On nous prenait pour des robots, et en plus, on était payées une misère! Je n’arrivais pas à vivre avec un tel salaire, cela m’a d’ailleurs valu plusieurs soucis financiers. J’ai toujours refusé de me laisser marcher sur les pieds: quand on a raison, il faut se défendre. Quant au jugement à venir, j’y crois, je suis sûre qu’on va gagner!» 

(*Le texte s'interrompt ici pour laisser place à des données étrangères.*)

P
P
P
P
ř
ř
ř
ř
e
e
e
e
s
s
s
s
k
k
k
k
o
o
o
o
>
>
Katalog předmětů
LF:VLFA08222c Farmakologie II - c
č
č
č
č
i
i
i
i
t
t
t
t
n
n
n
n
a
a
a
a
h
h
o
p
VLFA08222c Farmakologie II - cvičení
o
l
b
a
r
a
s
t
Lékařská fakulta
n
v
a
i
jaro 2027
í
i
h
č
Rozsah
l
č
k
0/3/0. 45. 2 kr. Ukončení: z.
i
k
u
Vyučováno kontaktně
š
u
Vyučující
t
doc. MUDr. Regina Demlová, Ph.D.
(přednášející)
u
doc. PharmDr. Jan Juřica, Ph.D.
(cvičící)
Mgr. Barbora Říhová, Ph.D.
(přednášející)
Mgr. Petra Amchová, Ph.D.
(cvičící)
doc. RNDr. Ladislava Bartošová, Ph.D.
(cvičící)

La pire expérience de sa vie

Sophie*

«J’étais opératrice, puis conductrice de ligne pendant dix mois durant le Covid, en charge des produits cosmétiques. J’étais payée 17,50 francs l’heure, net. J’avais beau travailler dur, bosser les samedis, ma paie ne dépassait pas les 2800-3000 francs. J’avais à l’époque quitté la France pour m’établir en Suisse et je ne m’attendais pas du tout à des conditions de travail aussi précaires. On nous parlait mal, on se sentait pas du tout intégrées. Mais c’était ça ou rien, car en période de pandémie, les missions étaient rares. Je suis passée par deux agences temporaires et les salaires étaient les mêmes, impossible de négocier une quelconque amélioration. Ça a été la pire expérience professionnelle de ma vie, donc quand on m’a proposé la fin du contrat, j’ai accepté. 

Sur environ 200 employés chez Marvinpac, nous étions entre 150 et 170 intérimaires, et seulement une trentaine a bougé pour faire changer les choses. Unia nous a beaucoup aidés. J’espère que le jugement portera ses fruits, même si je ne suis pas du tout confiante. J’espère que ça permettra au moins aux suivantes d’être épargnées.»